Alexander de Kylwos - Bishop of Ross

Bishop of Ross

On 9 May 1371, Alexander was given papal provision to the bishopric of Ross following the death of Bishop Alexander Stewart. Alexander Steward is found to have been alive for the last time on 4 February though the date of his death afterwards in not known. The letter of provision by Pope Gregory IX was addressed to Kylwos as "elect of Ross", and describes how following Bishop Stewart's the chapter of Ross had elected Kylwos in ignorance of the pope's previous reservation of the see; the election was declared void, but on account of the chapter's expressed will he nevertheless provided Kylwos to the see.

It is probable that he did travel to Avignon to obtain this confirmation of his election and to receive consecration, as no Bishop of Ross was available to attend the coronation of Robert II at Scone and following parliament on 27 March. He is first known to have been a consecrated bishop on 6 March 1372, though no document records the date on which his consecration took place. A promise of his "services" was made on 22 May 1371, part of which were paid through William de Greenlaw, acting as proctor, on 2 September 1372; another part was paid on 15 April 1374, this time through Adam de Tyninghame, future Bishop of Aberdeen.

Kylwos was back in Scotland in 1372, attending Robert II's Scone parliament of 6 March, and then the Scone parliament of 3/4 April 1373. Kylwos was afterwards very little involved in national affairs, largely confining himself to activities which concerned Ross and his diocese there; thus, despite being bishop for a quarter of a century, documentation of his episcopate is weak.

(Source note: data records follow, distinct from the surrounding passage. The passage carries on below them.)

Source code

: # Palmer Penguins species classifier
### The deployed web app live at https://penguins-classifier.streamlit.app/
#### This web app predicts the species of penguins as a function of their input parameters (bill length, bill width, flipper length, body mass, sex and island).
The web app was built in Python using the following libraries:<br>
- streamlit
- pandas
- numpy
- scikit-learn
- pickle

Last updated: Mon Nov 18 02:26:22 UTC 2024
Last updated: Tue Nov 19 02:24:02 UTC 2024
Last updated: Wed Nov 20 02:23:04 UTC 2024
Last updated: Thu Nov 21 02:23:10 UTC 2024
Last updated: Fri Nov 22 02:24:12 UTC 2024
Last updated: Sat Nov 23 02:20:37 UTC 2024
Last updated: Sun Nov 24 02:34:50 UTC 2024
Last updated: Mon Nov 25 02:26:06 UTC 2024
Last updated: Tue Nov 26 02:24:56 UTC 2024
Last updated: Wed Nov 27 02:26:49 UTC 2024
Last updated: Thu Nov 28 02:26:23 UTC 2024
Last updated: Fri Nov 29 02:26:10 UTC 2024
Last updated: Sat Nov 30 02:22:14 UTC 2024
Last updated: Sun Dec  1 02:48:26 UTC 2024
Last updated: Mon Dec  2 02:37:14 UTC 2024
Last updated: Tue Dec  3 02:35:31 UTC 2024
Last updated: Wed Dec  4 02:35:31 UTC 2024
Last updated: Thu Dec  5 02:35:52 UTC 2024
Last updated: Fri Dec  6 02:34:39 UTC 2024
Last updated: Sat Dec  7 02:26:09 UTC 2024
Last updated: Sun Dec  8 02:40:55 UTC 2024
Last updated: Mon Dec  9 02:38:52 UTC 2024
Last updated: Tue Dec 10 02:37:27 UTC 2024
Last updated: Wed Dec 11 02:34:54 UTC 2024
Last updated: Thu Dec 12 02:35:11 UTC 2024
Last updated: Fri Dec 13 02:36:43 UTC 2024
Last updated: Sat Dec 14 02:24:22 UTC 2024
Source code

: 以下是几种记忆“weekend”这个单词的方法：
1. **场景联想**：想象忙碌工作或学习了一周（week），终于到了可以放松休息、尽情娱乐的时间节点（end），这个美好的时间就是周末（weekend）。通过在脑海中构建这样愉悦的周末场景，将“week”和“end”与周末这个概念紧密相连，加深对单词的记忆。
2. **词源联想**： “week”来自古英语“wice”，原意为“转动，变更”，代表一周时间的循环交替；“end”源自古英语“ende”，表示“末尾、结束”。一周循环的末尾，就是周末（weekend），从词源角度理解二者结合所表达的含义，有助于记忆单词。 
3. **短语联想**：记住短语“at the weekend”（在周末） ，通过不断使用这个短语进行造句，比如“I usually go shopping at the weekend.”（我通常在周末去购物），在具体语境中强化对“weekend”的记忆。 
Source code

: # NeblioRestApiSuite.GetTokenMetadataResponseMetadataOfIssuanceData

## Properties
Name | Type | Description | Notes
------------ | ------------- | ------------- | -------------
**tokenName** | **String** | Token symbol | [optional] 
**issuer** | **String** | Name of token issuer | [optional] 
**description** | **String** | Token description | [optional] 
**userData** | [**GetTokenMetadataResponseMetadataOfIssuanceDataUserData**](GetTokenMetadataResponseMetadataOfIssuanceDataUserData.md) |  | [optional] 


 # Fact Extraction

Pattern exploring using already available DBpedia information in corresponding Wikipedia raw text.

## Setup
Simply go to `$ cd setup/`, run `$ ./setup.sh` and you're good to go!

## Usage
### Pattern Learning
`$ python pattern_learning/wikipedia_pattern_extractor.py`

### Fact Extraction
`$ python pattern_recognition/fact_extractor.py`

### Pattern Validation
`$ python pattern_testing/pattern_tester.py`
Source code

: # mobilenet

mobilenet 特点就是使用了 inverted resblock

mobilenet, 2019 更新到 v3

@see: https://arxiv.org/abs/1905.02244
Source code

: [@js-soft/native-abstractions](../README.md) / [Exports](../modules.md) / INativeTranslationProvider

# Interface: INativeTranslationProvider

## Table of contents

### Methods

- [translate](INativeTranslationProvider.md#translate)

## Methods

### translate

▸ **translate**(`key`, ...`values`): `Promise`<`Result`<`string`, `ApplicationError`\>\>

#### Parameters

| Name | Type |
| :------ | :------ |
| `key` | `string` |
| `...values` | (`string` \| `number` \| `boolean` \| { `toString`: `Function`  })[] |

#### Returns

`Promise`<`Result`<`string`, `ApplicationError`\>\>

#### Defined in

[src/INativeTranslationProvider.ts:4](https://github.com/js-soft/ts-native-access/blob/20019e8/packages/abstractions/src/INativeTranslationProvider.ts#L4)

He is found witnessing a Moray Registrum charter at Nigg on 21 October 1375. A papal mandate of 3 October 1379, mentions a dispute between Bishop Alexander and one of his canons, John de Carralle, authorising the dispute to be settled by the Bishop of Moray. The dispute also involved the Bishop of St Andrews, William de Landallis, two priests, and two laymen from the diocese of St Andrews and the diocese of Brechin; the dispute involved revenues from the prebend of Colyroden (i.e. Cullicudden) in Ross and the church of Mockard (i.e. Muckhart) in St Andrews dioceses, though the exact details at issue are not revealed.

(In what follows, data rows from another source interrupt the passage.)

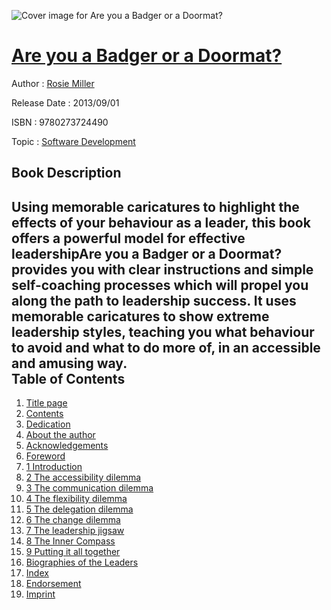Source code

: ![Cover image for Are you a Badger or a Doormat?](https://imgdetail.ebookreading.net/cover/cover/software_development/EB9780273724490.jpg)

[Are you a Badger or a Doormat?](https://ebookreading.net/view/book/Are+you+a+Badger+or+a+Doormat%3F-EB9780273724490_1.html "Are you a Badger or a Doormat?")
====================================================================================================================

Author : [Rosie Miller](https://ebookreading.net/search/author/Rosie+Miller)

Release Date : 2013/09/01

ISBN : 9780273724490

Topic : [Software Development](https://ebookreading.net/search/category/software-development)

Book Description
-----------------

Using memorable caricatures to highlight the effects of your behaviour as a leader, this book offers a powerful model for effective leadershipAre you a Badger or a Doormat?provides you with clear instructions and simple self-coaching processes which will propel you along the path to leadership success. It uses memorable caricatures to show extreme leadership styles, teaching you what behaviour to avoid and what to do more of, in an accessible and amusing way.               
Table of Contents
-----------------

1. [Title page](https://ebookreading.net/view/book/Are+you+a+Badger+or+a+Doormat%3F-EB9780273724490_2.html)
1. [Contents](https://ebookreading.net/view/book/Are+you+a+Badger+or+a+Doormat%3F-EB9780273724490_3.html)
1. [Dedication](https://ebookreading.net/view/book/Are+you+a+Badger+or+a+Doormat%3F-EB9780273724490_4.html)
1. [About the author](https://ebookreading.net/view/book/Are+you+a+Badger+or+a+Doormat%3F-EB9780273724490_5.html)
1. [Acknowledgements](https://ebookreading.net/view/book/Are+you+a+Badger+or+a+Doormat%3F-EB9780273724490_6.html)
1. [Foreword](https://ebookreading.net/view/book/Are+you+a+Badger+or+a+Doormat%3F-EB9780273724490_7.html)
1. [1 Introduction](https://ebookreading.net/view/book/Are+you+a+Badger+or+a+Doormat%3F-EB9780273724490_8.html)
1. [2 The accessibility dilemma](https://ebookreading.net/view/book/Are+you+a+Badger+or+a+Doormat%3F-EB9780273724490_9.html)
1. [3 The communication dilemma](https://ebookreading.net/view/book/Are+you+a+Badger+or+a+Doormat%3F-EB9780273724490_10.html)
1. [4 The flexibility dilemma](https://ebookreading.net/view/book/Are+you+a+Badger+or+a+Doormat%3F-EB9780273724490_11.html)
1. [5 The delegation dilemma](https://ebookreading.net/view/book/Are+you+a+Badger+or+a+Doormat%3F-EB9780273724490_12.html)
1. [6 The change dilemma](https://ebookreading.net/view/book/Are+you+a+Badger+or+a+Doormat%3F-EB9780273724490_13.html)
1. [7 The leadership jigsaw](https://ebookreading.net/view/book/Are+you+a+Badger+or+a+Doormat%3F-EB9780273724490_14.html)
1. [8 The Inner Compass](https://ebookreading.net/view/book/Are+you+a+Badger+or+a+Doormat%3F-EB9780273724490_15.html)
1. [9 Putting it all together](https://ebookreading.net/view/book/Are+you+a+Badger+or+a+Doormat%3F-EB9780273724490_16.html)
1. [Biographies of the Leaders](https://ebookreading.net/view/book/Are+you+a+Badger+or+a+Doormat%3F-EB9780273724490_17.html)
1. [Index](https://ebookreading.net/view/book/Are+you+a+Badger+or+a+Doormat%3F-EB9780273724490_18.html)
1. [Endorsement](https://ebookreading.net/view/book/Are+you+a+Badger+or+a+Doormat%3F-EB9780273724490_19.html)
1. [Imprint](https://ebookreading.net/view/book/Are+you+a+Badger+or+a+Doormat%3F-EB9780273724490_21.html)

He witnessed a charter of Euphemia I, Countess of Ross and her husband Walter Leslie at Tain on 26 November 1380, another at Elgin on 18 August 1381, and yet another at Dingwall in March 1382. On 7 February 1382, he was at Montrose in Angus and is recorded, along with Alexander Bur, Bishop of Moray, adding his seal to a document which transferred the lands of Abernethy, Strathspey, into the hands of Alexander Stewart, Lord of Badenoch and Earl of Buchan.

He is found again over seven years later, at Inverness, on 27 October 1389, witnessing a settlement between Alexander Bur and the titular Earl of Moray, John de Dunbar. He is found once more with Alexander Bur, on 2 November that year, commanding Alexander Stewart, Earl of Buchan, to take back Euphemia, to whom Stewart had been nominally married. He was at Scone on 2 December 1390, on Bur's behalf demanding that King Robert III deliver justice after Buchan had burned down Elgin Cathedral, the seat of Bur's Moray bishopric.

The remainder of Kylwos' last decade as Bishop of Ross is obscure. He is mentioned in a papal mandate, dated 31 March 1396, in relation to his grant of the subdeanery to John de Kylwos. According to the Calendar of Fearn, he died on 6 July 1398. The bishopric of Ross was said to have been reserved, once again, as a papal benefice during Kylwos' episcopate.